The sad story of Protégé Biomedical, LLC losing valuable trade secrets to a competitor provides a cautionary tale about the need for meticulous review of NDAs even after they are signed, to confirm that the parties at the table are the ones who are bound.

Protégé specializes in researching, inventing, and developing hemostatic, or blood-clotting, products for veterinary and human use. They engaged the financial advisement firm, Duff & Phelps, to help find a buyer for their technology. Eventually, Z-Medica was identified as a potential buyer, and a D&P employee (Smith) contacted a representative of one of the owners of Z-Medica (Doug Schillinger, a director of minority owner DW Healthcare Partners (“DWHP”)) and had Schillinger sign an NDA with Protégé.

The NDA was drafted to refer to disclosures to “the Buyer,” which everyone involved understood to be Z-Medica. In reliance on that advice from D&P that the NDA was binding on Z-Medica, Protégé joined in a conference call which included Schillinger, representatives from D&P, and two directors from Z-Medica. Protégé opened by saying they were relying on the NDA and then proceeded to share confidential and trade secret information. Afterward, Z-Medica made use of what it learned from Protégé to make a competing product, asserting that Z-Medica was not bound by the NDA.

Protégé initially sued Z-Medica for breach of the NDA contract as well as misappropriation of trade secrets. The contract claim against Z-Medica was dismissed because, in fact, the NDA did not explicitly name Z-Medica as a party, and Z-Medica did nothing to suggest that Schillinger was acting on behalf of Z-Medica.

Protégé settled with Z-Medica on the trade secret claim and then proceeded against D&P, but the Federal district court in Minnesota dismissed the case and the Eighth Circuit affirmed.

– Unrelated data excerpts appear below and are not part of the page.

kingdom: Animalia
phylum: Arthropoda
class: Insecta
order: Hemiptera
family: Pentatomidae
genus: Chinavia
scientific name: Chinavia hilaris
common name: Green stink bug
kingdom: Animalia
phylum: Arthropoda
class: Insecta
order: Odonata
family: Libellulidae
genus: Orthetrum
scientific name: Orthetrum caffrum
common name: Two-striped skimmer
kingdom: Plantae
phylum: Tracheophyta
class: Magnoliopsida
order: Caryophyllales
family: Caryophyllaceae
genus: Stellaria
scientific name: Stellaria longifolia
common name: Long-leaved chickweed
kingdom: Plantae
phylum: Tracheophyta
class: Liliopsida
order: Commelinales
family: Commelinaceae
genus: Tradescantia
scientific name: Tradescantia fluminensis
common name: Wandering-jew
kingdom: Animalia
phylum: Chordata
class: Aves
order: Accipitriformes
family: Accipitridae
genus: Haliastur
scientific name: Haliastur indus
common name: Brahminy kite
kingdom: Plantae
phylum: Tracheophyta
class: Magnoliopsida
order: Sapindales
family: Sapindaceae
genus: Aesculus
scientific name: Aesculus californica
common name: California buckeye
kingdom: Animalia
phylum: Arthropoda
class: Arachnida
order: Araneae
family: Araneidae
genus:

Protégé then proceeded against D&P on a breach of contract theory, but that claim was dismissed as well. A key factor in the Eighth Circuit’s decision was the fact that it was Protégé, not D&P, that disclosed the crucial information to Z-Medica. Protégé also advanced the argument that D&P should be liable for misleading Protégé into thinking that Z-Medica was bound by the NDA, i.e., that D&P was negligent in carrying out its contractual duties with Protégé; that argument failed under the applicable law as well.

As a result, Protégé’s failure to confirm that everyone on the call was bound by the NDA made the NDA worthless to them, even though there was a known relationship between the signatory and the unbound party. The take-away from this story is that even though NDAs are among the most common business contracts, it is important that they be carefully reviewed even after they are signed to confirm that everyone in the conversation is bound.